[Podany fragment]
Szukałem na forum, ale znalazłem tylko problemy związane z Javą, więc próbowałem zarówno z sunowską javą, jak i blackdownem - błąd ten sam.

System to świeża instalacja 2006.1 z bardzo konserwatywnymi flagami -O2 --march=pentium4 --pipe, więc problem nie w tym.

Pomóżcie bo nie chcę kolejny raz czekać 6 godzin żeby na końcu zobaczyć że coś się posypało   :Evil or Very Mad: 

----------

## Raku

ja ci odpowiem filozoficznie: czy kilkadziesiąt godzin kompilacji warte jest tego, żeby OO uruchamiał się sekundę szybciej?

----------

## tboloo

Może i nie   :Very Happy:   ale to nie znaczy że nie mogę próbować, nie ??

W końcu o to chodzi, żeby spędzić 20 godzin przy kompilacji  :Twisted Evil:  , żeby program uruchamiał się 0,00010 % szybciej   :Twisted Evil: 

----------

## Raku

heh, widocznie jesteś jeszcze bardzo młody i używasz komputera wyłącznie w celach rozrywkowych   :Twisted Evil: 

----------

## ro-x

@Raku: gdybysmy wszystko mieli instalowac z paczek to pewnie bysmy uzywali fedory, ubuntu czy innego "gotowego" linucha. jednak wybralismy gentoo ktory instaluje sie dwa dni i chodzi 0,00010% szybciej. To kwestia wyboru wiec kompilacja OOo jak najbardziej ma sens.

[Wpisy]

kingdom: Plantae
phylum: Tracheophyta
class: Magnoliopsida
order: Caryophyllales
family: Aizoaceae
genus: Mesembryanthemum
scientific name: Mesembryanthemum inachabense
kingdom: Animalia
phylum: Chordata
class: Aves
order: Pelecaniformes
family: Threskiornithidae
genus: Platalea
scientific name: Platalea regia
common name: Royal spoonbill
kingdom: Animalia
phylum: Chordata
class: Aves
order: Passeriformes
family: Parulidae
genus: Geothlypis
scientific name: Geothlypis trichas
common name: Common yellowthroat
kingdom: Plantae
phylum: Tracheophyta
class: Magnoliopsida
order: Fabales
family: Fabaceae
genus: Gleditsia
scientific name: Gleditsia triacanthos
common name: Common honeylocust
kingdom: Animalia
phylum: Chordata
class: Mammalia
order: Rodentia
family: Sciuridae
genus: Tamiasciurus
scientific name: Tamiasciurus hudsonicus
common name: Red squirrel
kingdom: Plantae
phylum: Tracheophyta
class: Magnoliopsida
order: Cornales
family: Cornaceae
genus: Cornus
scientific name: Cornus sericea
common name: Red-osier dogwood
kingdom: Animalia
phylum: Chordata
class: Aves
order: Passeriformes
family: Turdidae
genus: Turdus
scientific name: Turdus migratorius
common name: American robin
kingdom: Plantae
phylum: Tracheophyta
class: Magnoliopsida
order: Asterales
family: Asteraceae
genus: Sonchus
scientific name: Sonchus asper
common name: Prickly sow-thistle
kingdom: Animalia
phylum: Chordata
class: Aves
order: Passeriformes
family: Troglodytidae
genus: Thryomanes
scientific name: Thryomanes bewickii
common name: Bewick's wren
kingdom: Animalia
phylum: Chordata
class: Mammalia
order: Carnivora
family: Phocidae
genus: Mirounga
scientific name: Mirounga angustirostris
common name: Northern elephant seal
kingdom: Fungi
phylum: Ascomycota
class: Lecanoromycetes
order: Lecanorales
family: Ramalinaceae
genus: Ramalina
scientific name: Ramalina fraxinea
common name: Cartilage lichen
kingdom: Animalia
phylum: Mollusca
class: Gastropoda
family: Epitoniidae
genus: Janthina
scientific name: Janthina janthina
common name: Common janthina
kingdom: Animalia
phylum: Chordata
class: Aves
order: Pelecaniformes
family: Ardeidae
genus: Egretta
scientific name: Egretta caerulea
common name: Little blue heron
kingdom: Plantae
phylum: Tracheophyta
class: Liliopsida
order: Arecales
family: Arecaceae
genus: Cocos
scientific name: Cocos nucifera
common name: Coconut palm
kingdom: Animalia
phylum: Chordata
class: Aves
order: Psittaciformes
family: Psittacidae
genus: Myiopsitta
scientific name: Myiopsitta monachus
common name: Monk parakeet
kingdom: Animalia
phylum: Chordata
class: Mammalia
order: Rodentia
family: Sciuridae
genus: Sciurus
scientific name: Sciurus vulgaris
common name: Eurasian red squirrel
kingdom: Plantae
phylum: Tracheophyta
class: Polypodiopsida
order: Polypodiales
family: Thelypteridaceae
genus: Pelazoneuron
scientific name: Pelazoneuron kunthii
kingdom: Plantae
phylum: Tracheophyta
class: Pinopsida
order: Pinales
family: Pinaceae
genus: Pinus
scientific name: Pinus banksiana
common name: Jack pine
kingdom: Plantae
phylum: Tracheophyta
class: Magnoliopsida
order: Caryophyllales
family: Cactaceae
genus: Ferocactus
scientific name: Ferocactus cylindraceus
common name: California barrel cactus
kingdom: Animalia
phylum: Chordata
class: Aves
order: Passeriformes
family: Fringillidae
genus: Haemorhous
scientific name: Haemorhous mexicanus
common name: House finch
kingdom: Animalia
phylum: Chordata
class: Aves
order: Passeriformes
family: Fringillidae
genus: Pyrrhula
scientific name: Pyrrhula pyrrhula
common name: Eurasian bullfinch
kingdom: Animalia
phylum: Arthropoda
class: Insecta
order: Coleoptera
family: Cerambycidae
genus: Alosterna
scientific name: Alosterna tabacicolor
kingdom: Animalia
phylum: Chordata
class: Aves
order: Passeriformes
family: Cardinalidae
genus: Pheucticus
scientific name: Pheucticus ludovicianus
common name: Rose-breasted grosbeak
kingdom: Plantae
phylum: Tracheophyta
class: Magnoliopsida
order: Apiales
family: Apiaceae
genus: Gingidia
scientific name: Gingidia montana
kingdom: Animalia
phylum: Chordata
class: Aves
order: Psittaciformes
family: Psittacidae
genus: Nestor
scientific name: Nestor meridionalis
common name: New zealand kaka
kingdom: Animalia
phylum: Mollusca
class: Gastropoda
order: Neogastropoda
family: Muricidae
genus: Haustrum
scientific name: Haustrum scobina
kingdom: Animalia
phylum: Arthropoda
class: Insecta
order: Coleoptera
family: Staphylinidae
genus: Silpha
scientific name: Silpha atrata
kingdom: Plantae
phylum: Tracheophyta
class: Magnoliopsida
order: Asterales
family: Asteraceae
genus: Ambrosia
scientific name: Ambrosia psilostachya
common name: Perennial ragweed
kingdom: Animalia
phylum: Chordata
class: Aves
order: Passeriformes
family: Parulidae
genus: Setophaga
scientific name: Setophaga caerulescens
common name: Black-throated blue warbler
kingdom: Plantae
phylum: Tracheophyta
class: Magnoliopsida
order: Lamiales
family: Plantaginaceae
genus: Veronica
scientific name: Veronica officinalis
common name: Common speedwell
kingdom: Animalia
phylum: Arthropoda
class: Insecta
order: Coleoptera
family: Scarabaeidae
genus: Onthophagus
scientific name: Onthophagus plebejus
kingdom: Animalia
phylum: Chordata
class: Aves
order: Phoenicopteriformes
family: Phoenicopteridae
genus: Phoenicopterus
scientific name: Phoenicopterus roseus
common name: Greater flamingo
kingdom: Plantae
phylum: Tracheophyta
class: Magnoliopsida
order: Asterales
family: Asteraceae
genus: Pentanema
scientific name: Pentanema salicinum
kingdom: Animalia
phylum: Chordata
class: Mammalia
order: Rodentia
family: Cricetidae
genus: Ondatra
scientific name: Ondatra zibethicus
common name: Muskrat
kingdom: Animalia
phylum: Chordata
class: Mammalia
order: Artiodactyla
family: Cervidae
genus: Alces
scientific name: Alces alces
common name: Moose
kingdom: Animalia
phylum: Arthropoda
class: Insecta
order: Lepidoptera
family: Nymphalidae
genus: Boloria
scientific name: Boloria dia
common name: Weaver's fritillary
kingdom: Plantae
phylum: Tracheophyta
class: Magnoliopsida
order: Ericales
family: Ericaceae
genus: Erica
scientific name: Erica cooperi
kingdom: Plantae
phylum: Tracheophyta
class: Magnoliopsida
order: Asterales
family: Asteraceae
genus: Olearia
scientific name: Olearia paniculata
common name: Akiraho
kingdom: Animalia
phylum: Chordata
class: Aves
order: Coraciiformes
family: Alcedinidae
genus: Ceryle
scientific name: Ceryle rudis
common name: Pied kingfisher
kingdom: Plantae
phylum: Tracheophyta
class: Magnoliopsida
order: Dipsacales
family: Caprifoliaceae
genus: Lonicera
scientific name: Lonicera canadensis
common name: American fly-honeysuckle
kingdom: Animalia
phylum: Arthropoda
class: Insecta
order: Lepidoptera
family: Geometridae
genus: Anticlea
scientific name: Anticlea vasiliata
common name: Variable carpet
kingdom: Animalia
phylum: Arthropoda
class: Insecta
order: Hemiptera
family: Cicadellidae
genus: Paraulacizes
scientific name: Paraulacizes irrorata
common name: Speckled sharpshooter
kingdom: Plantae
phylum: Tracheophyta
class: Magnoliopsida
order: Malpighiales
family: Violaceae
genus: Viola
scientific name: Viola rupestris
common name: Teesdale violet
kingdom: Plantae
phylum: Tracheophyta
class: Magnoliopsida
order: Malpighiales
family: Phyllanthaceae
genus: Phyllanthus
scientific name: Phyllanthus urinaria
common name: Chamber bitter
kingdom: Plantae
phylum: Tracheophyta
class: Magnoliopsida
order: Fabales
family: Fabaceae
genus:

[Polecenia]
A: Przetłumacz na język angielski to zdanie z podanego fragmentu: „System to świeża instalacja 2006.1 z bardzo konserwatywnymi flagami -O2 --march=pentium4 --pipe, więc problem nie w tym.”
B: Rozstrzygnij, czy poniższe stwierdzenia zgadzają się z podanym fragmentem. Przy każdym odpowiedz „tak” lub „nie” i przytocz rozstrzygające słowa fragmentu.
(i) Pytający próbował zarówno Javy firmy Sun, jak i Blackdown.
(ii) System pytającego zainstalowano z agresywnymi flagami optymalizacji.
(iii) Według ro-x Gentoo instaluje się dwa dni.
Wpisy nie mają żadnego związku z podanym fragmentem.

[Wyniki]
A: The system is a fresh 2006.1 installation with very conservative flags -O2 --march=pentium4 --pipe, so that is not the problem.

B:
(i) tak: „próbowałem zarówno z sunowską javą, jak i blackdownem - błąd ten sam”
(ii) nie: „z bardzo konserwatywnymi flagami -O2 --march=pentium4 --pipe”
(iii) tak: „gentoo ktory instaluje sie dwa dni”